Example. Charlee Sterling purchases a $1,000,000 policy on the life of her husband Rob and names their son Max as beneficiary.

At the death of the husband, the wife is deemed to have made a gift to her son in the amount of the $1,000,000 policy proceeds. The reason for this harsh result is this: Generally when a policy-owner-client names a beneficiary (other than the client’s estate) as beneficiary, the client is technically making a gift to that party. The reason no gift tax is imposed at that moment, in most cases, is because that gift remains incomplete until the policyowner no longer has the right to change that beneficiary designation. Retention of a power to revoke a gift renders the gift incomplete and therefore not taxable until the power is released or lapses.

Conversely, if the policyowner makes the policy beneficiary designation irrevocable, at that moment, a completed gift has been made. From that point on, every time a premium is paid, a further gift is made. Worse yet, since the gift is contingent upon the insured’s death, it would be considered a future-interest gift and therefore will not qualify for the annual exclusion.

When there is a three-party situation, the gift becomes irrevocable when the insured dies. The gift that the policyowner makes when a third party is designated as beneficiary changes from uncompleted to completed at the insured’s death. Thus, a taxable event occurs in that instant. The amount of the gift is the entire amount of proceeds paid to someone other than the policyowner. So, in the example above, the wife Charlee is deemed to be making a gift of $1,000,000 to her son Max at the moment of her husband’s death.

The following common examples of the gift tax version of the three-party situation will serve both as a warning and a review for planners:

Example 1. A wife owns a policy on her husband’s life. She names her children as beneficiaries. When the husband dies, she is deemed to have made a gift to the children in the amount of the entire policy proceeds.

Example 2. A wife purchases a policy on her husband’s life. She revocably names a trust she previously established as beneficiary of the proceeds. The trust provides that income from trust assets is to be paid to her husband for life, but upon his death principal is to be split in equal shares between the couple’s children. A simultaneous death provision states that if the couple dies simultaneously, the wife would be presumed to have survived her husband. If the husband dies first or the couple does in fact die simultaneously, the wife will be deemed to have made a gift of the proceeds to her children. Had the trust been irrevocable, the annual premiums rather than the proceeds would have been the measure of the gifts.

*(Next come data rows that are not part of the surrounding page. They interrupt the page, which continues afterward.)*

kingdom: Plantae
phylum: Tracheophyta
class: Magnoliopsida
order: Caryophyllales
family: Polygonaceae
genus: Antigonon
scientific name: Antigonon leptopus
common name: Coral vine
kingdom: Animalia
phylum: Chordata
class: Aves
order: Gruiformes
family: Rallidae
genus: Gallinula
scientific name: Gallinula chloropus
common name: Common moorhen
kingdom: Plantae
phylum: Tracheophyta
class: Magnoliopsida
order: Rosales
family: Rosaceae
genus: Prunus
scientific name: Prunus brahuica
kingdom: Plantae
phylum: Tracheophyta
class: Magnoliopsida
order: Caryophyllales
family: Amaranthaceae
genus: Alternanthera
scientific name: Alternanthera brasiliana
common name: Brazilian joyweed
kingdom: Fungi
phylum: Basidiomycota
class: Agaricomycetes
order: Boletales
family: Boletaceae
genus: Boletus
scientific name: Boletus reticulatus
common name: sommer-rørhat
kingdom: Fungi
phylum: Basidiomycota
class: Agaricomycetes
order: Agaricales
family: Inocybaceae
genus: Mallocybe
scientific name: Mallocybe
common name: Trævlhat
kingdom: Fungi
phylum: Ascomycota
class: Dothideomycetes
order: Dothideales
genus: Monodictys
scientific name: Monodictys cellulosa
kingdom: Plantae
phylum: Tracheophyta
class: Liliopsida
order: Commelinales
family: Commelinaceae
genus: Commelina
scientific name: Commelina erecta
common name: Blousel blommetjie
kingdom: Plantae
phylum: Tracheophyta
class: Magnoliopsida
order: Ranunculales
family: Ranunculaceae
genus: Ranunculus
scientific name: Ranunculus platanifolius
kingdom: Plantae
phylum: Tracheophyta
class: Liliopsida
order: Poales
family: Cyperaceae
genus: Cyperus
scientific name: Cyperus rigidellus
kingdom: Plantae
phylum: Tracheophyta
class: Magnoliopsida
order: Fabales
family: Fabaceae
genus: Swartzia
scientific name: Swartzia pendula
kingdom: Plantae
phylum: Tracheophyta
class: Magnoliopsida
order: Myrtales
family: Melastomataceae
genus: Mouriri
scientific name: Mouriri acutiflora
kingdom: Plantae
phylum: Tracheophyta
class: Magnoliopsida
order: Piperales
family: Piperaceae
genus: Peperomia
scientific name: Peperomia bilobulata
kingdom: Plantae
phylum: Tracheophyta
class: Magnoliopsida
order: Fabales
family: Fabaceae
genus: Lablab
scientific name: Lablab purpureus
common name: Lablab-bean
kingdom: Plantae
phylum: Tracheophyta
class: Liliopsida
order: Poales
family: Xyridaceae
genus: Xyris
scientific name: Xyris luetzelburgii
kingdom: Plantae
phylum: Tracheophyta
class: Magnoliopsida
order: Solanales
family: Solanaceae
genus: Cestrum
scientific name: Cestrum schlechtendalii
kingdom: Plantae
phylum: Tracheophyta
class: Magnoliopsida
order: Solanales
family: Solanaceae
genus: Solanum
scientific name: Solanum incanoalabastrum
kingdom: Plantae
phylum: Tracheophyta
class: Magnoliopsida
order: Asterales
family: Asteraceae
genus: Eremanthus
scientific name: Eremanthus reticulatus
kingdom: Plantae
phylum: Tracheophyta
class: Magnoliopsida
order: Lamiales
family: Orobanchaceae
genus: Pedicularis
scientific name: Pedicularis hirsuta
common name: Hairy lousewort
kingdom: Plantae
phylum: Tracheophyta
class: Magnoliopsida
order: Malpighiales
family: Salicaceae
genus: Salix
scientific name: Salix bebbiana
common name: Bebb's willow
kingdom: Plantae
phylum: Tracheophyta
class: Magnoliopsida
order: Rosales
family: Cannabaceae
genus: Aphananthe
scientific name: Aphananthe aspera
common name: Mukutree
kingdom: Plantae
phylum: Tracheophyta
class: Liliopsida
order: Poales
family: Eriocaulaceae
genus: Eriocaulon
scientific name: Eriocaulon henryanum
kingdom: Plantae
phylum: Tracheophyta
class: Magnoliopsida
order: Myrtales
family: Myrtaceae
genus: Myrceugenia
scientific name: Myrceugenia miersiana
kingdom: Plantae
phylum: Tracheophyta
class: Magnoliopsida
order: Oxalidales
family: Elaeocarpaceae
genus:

Example 3. A husband creates a revocable living trust. Under the terms of the trust, income was payable to his wife for life. At her death, any principal in the trust was to pass to the couple’s children. The wife purchases a life insurance policy on her husband’s life and names the revocable trust established by her husband as beneficiary. Upon the husband’s death, the wife is deemed to have made a completed gift to her children equal to the entire proceeds less the present value of her right to a life income from the trust. If the wife had named the trust as irrevocable beneficiary, a completed gift would have been made at that time, but it would have been significantly less than the value of the proceeds.

The solution to all of the three-party problems is relatively simple: Where one party will purchase a policy on the life of another from an insurer, name the purchaser as both policy owner and beneficiary.